Mid 60s couple were owners of a nearly billion dollar business and had acquired a modest portfolio of coverage over the years. They wanted to review their current insurance portfolio to determine how best to terminate it since it seemed irrelevant from the scope of their planning needs. The ongoing administration, annual performance analysis and costs for premiums seemed to be an ongoing nuisance relative to the value. Due to improvements in the government mandated mortality tables used by the insurance companies, a creative design, and by identifying a number of fully guaranteed policies which had a pricing anomaly, we recommended a restructure of the portfolio of policies so as to provide 3X coverage for same outlay. Furthermore, because the IRR was in the double digits at age 90+, the clients felt it prudent to buy $100M+. Their insurance portfolio had less market risk, more guarantees and became more relevant to their planning needs.

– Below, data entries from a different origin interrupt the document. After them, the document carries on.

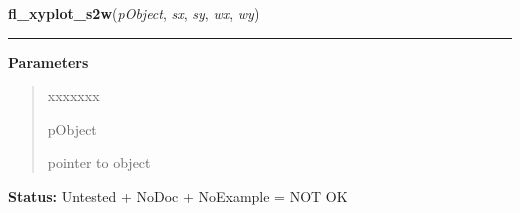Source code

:     \label{xformslib:library:fl_xyplot_s2w}

    \vspace{0.5ex}

\hspace{.8\funcindent}\begin{boxedminipage}{\funcwidth}

    \raggedright \textbf{fl\_xyplot\_s2w}(\textit{pObject}, \textit{sx}, \textit{sy}, \textit{wx}, \textit{wy})

    \vspace{-1.5ex}

    \rule{\textwidth}{0.5\fboxrule}
\setlength{\parskip}{2ex}
\setlength{\parskip}{1ex}
      \textbf{Parameters}
      \vspace{-1ex}

      \begin{quote}
        \begin{Ventry}{xxxxxxx}

          \item[pObject]

          pointer to object

        \end{Ventry}

      \end{quote}

\textbf{Status:} Untested + NoDoc + NoExample = NOT OK



    \end{boxedminipage}

    \label{xformslib:library:fl_xyplot_w2s}

    \vspace{0.5ex}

Client had never done a thorough economic and practical analysis of the existing nearly $100M of coverage. Coverage was acquired so that a trust could buy business interest from the estate upon clients’ death. We worked with client, trustee, and attorney to compile hundreds of pages of “in force” documentation from the insurance companies and conduct various life expectancy stress tests. Summarized our findings to a few pages of consumable data for the client so they could make some fact based decisions.  The findings revealed that a minority of coverage had minor costs of maintaining and should be retained.  The majority of coverage would cost 50%+ premiums vs death benefit through age 95.  Asked clients to consider economic analysis of selling the inefficient policies in the secondary market for life insurance, and retain the premium outlay for estate planning. Compared the use of sale proceeds and retained capital by the trust to buy discounted privately held company assets now prior to growth of company value versus waiting for trust to collect   life insurance proceeds at an unknown time and hope that the value of the company has not sky rocketed.

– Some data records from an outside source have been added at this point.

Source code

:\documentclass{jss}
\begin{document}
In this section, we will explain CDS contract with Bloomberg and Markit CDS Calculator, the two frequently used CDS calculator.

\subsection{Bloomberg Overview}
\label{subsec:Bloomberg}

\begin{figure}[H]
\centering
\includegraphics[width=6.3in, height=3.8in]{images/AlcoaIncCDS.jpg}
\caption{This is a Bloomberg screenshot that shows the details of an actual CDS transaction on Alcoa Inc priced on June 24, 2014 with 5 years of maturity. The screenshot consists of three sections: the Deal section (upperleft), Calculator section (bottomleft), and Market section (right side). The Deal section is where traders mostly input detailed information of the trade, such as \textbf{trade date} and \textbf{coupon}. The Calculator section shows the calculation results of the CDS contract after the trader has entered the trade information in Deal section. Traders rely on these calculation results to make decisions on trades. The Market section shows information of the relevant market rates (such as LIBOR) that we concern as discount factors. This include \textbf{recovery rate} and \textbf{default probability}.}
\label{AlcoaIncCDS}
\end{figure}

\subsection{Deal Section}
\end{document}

Substantial privately held retail business had an outdated and inadequate split dollar plan that was originally implemented to assist owners to acquire $20M of life insurance to create liquidity for estate taxes on the owner of privately held stock without incurring gift taxes. However, there were plan reporting anomalies due to current split dollar regulations and macroeconomic factors which caused the potential taxes over the ensuing years to be in the millions of dollars. Inefficiency of the existing insurance caused the policies to lapse at age 92 and cause a debt (rather than liquidity) in the estate of over $10M. We worked with corporate executives and the personal estate planning attorney & CPA to restructure to a significantly less expensive solution that performed better and eliminated the gift and other taxes they would have otherwise incurred while creating $25M permanent liquidity. This was a nearly $40M improvement for the family.  

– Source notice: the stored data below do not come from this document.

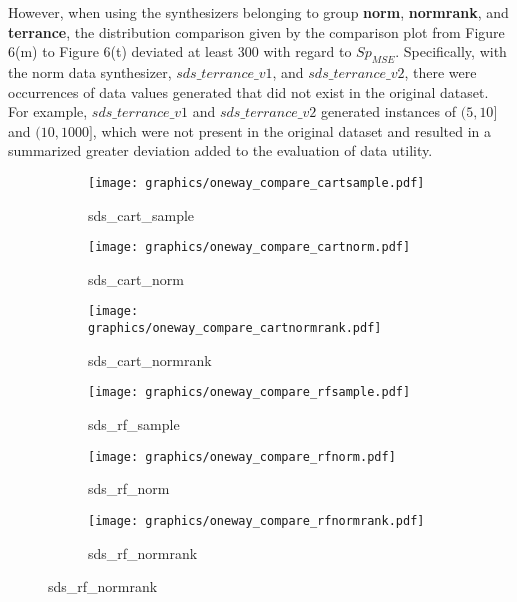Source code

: However, when using the synthesizers belonging to group \textbf{norm}, \textbf{normrank}, and \textbf{terrance}, the distribution comparison given by the comparison plot from Figure 6(m) to Figure 6(t) deviated at least 300 with regard to $Sp_{MSE}$. Specifically, with the norm data synthesizer, $sds\_terrance\_v1$, and $sds\_terrance\_v2$, there were occurrences of data values generated that did not exist in the original dataset. For example, $sds\_terrance\_v1$ and $sds\_terrance\_v2$ generated instances of $(5, 10]$ and $(10, 1000]$, which were not present in the original dataset and resulted in a summarized greater deviation added to the evaluation of data utility.
\begin{figure}[H]
\centering
    \begin{subfigure}{0.32\textwidth}
        \centering
        \texttt{[image: graphics/oneway\_compare\_cartsample.pdf]}  
        \caption{sds\_cart\_sample}
        \label{subfig:cartsamplec2}
    \end{subfigure}
    \begin{subfigure}{0.32\textwidth}
        \centering
        \texttt{[image: graphics/oneway\_compare\_cartnorm.pdf]}  
        \caption{sds\_cart\_norm}
        \label{subfig:cartnormc2}
    \end{subfigure}
    \begin{subfigure}{0.32\textwidth}
        \centering
        \texttt{[image: graphics/oneway\_compare\_cartnormrank.pdf]}  
        \caption{sds\_cart\_normrank}
        \label{subfig:cartnormrankc2}
    \end{subfigure}
    \medskip
    \begin{subfigure}{0.32\textwidth}
        \centering
        \texttt{[image: graphics/oneway\_compare\_rfsample.pdf]}  
        \caption{sds\_rf\_sample}
        \label{subfig:rfsamplec2}
    \end{subfigure}
    \begin{subfigure}{0.32\textwidth}
        \centering
        \texttt{[image: graphics/oneway\_compare\_rfnorm.pdf]}  
        \caption{sds\_rf\_norm}
        \label{subfig:rfnormc2}
    \end{subfigure}
    \begin{subfigure}{0.32\textwidth}
        \centering
        \texttt{[image: graphics/oneway\_compare\_rfnormrank.pdf]}  
        \caption{sds\_rf\_normrank}

\end{subfigure}
\end{figure}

A family patriarch had amassed a $400M fortune in real estate and other diversified assets over a 50 year entrepreneurial career. With some children working in the family business and other children working independently, the patriarch was approaching retirement from his business and had the challenge of equitably dividing his assets amongst all of his children. We recommended a creative estate equalization strategy whereby the business assets would be transferred to those family members that were involved in operating the business, while a portfolio of life insurance was purchased by business controlled entities to create a liquidity pool in order to acquire shares from the non-involved members at a value equitable to all parties. The solution eliminated current tension among family members, laid out a clear financial path for all involved, and prevented the possibility of infighting over the family assets. This facilitated perpetuating the family’s wealth rather than seeing it dissipate in succeeding generations due to either unproductive debt to buy out family members’ intra family litigation – both of which have destroyed family businesses.